Bij dit onderwerp moet ik gelijk aan een Surinaams spreekwoord denken. Deze luidt als volgt: ‘kakalaka no habi leti na fowru mofo’. Letterlijk vertaald: een kakkerlak tussen de snavels van een kip heeft niets meer te willen c.q. moet zich alles wat hem gaat overkomen laten welgevallen.
De Centrale Raad van Beroep (CRvB) heeft bij uitspraak van 8 maart 2023 (ECLI:NL:CRVB:2023:316) de uitspraak van de Rechtbank Limburg van 06 oktober 2021 (ECLI:NL:RBLIM:2021:7549) bevestigt. In de kern komt het er op neer dat er geen wettelijke grondslag aanwezig is voor het toerekenen van de aan (ex) medewerkers van een eigenrisicodrager WGA verstrekte voorschotten op een WGA-uitkering.
Naar aanleiding van de uitspraak van de Rechtbank Roermond is via de Veegwet 2022 een regel aan artikel 84 lid 3 WIA toegevoegd.

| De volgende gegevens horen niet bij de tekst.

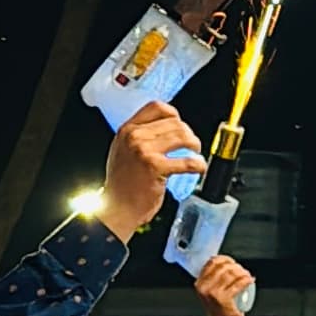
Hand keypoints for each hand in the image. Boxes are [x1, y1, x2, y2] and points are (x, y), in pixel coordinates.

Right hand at [98, 102, 203, 239]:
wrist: (116, 207)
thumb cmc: (122, 183)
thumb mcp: (123, 150)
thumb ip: (140, 136)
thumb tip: (167, 127)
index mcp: (127, 130)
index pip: (157, 107)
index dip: (174, 114)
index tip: (181, 124)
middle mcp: (134, 137)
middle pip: (175, 122)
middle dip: (189, 133)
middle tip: (192, 145)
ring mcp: (144, 151)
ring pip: (183, 136)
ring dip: (195, 145)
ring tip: (196, 153)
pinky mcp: (156, 167)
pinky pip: (187, 161)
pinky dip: (199, 164)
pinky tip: (199, 167)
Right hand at [194, 252, 255, 315]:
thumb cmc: (219, 306)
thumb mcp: (210, 290)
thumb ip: (211, 277)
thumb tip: (223, 261)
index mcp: (200, 283)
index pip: (212, 263)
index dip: (225, 259)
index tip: (232, 262)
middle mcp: (204, 288)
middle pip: (223, 268)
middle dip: (236, 266)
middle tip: (242, 271)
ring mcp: (214, 294)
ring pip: (231, 275)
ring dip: (242, 272)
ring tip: (246, 275)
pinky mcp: (224, 299)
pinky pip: (238, 285)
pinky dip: (246, 280)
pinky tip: (250, 279)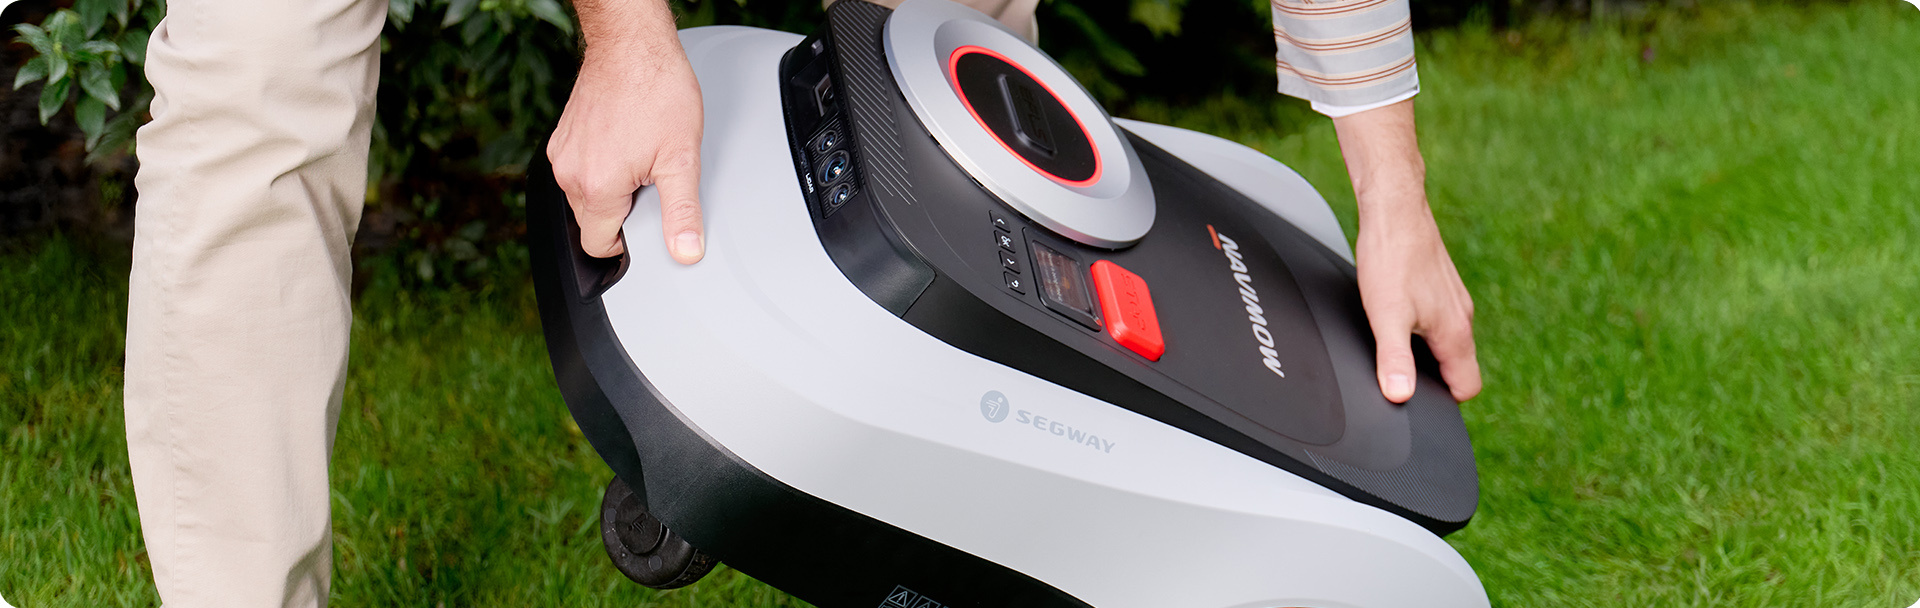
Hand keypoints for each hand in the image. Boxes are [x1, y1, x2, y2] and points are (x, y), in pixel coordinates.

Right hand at [548, 1, 704, 263]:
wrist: (633, 45)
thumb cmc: (657, 90)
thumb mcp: (682, 158)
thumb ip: (682, 211)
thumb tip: (686, 251)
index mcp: (596, 187)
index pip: (598, 246)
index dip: (627, 243)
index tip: (647, 222)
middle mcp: (569, 173)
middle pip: (590, 222)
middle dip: (620, 213)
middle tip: (649, 181)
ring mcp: (561, 153)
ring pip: (583, 197)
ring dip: (610, 190)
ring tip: (638, 159)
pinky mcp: (561, 138)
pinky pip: (577, 171)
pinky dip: (599, 168)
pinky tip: (624, 144)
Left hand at [1355, 202, 1480, 402]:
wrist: (1394, 211)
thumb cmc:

Wij, en in het bijzonder Lex van den Heuvel, hebben Kamerleden op gewezen dat er in deze sprake was van misbruik van de Veegwet om een wettelijke regeling te repareren i.p.v. te verduidelijken en dat deze toevoeging onjuist was en dat het doel dat men kennelijk wilde bereiken niet hiermee gerealiseerd zou kunnen worden.
Tijdens de zitting van de Centrale Raad van Beroep van 14 december 2022 werd al duidelijk dat onze zienswijze m.b.t. de toevoeging aan artikel 84 lid 3 WIA via de Veegwet correct was. Bij de uitspraak van 08 maart 2023 werd dat bevestigd. Na deze uitspraak is het UWV doodleuk doorgegaan met het toerekenen en verhalen van voorschotten op eigenrisicodragers WGA. Kennelijk met de gedachte dat hun klandizie (de kakalaka genoemd in het Surinaams spreekwoord) vanwege hun positie en het dreigen met invorderingsmaatregelen haar handelen zou gedogen. Ik constateer dat de meeste grote ondernemingen geen kennis in huis hebben/hadden m.b.t. deze materie en daarom aan de vorderingen van het UWV voldoen.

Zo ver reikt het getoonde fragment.